Business ethics often overlooked, ACCA speaker says
CHARLOTTE, N.C. — Rick Busby acknowledged that his March 10 seminar did not attract a large crowd.
Business ethics may not seem as interesting as other subjects at the ACCA’s March 10-13 conference here, but the owner of Busby’s Heating and Air-Conditioning gives it a lot of credit for his in Augusta, Georgia,-based company’s success.
His challenge to the Air Conditioning Contractors of America members who did attend his session: “To restore ethics to our companies and our communities.”
But being ethical doesn’t mean forgoing profits.
“We should be profitable. We should charge a reasonable amount,” he said. “There is nothing unethical about making money.”

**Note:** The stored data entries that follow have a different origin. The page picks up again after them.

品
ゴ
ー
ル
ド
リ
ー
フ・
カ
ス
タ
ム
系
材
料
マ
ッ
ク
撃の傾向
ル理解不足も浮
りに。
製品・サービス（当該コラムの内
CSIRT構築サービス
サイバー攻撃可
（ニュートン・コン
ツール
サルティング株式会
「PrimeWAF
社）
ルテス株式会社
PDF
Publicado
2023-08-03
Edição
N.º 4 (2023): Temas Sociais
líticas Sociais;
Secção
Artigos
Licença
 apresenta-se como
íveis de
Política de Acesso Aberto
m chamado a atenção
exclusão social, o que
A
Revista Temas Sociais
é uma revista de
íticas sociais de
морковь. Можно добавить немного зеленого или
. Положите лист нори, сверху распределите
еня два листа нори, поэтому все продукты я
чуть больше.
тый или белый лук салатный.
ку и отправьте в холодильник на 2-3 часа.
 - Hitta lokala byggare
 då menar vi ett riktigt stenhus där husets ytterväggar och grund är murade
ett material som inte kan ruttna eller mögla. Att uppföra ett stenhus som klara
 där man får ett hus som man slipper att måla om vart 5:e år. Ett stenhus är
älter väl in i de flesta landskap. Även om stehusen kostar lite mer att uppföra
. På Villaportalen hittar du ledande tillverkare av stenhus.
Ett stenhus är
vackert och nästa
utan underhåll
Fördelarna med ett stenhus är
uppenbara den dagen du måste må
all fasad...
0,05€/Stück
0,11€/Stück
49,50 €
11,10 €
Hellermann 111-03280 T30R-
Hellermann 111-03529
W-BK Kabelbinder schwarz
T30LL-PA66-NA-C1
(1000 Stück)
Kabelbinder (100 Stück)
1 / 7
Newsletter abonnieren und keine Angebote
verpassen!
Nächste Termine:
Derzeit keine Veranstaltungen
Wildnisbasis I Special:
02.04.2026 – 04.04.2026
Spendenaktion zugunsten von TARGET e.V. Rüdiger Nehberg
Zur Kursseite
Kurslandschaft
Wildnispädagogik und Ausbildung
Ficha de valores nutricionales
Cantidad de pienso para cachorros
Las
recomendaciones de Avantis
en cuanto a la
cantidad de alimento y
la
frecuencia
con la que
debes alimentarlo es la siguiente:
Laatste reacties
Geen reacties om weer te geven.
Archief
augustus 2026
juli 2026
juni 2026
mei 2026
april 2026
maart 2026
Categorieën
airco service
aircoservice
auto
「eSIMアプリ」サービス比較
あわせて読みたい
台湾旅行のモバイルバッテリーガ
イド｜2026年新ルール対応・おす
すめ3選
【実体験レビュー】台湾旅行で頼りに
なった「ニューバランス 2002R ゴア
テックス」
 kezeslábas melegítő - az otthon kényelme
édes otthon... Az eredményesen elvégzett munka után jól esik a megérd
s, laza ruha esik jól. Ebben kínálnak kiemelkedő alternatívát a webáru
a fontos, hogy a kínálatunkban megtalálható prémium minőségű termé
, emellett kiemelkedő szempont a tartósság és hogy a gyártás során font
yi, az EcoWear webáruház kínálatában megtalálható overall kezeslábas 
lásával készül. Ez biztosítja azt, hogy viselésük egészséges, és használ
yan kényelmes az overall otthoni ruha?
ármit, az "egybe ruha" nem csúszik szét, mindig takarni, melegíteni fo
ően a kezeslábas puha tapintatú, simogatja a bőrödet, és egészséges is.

But ethical companies do not solely judge success by revenue.
“There’s a lot more to success, in my opinion, than a bank account,” he said. There’s integrity — both personal and professional.
When dealing with residential customers, Busby said he believes there is only one straightforward way to price HVAC sales and services.
“Ethical pricing in our industry is flat-rate pricing,” he said. Customers appreciate knowing what a job will cost immediately, instead of relying on an educated guess that may be wrong.
That trust should allow you to boost profit margins, he added.
“Customers are willing to pay more to a company they can trust,” Busby said.
As an example of his business’ ethics, Busby said that he always pulls permits for HVAC work where required — even if local never seldom follow up to inspect them.
“You’re setting the example,” he said. It’s up to you as the leader of your company.”
Some HVAC contractors may have more success temporarily doing things that are unethical, Busby acknowledged. But there’s usually a price for such actions.
“In the short term, you might be able to make more money if you sacrifice your ethics or morals,” he said. “But in the long term, it’s going to catch up to you.”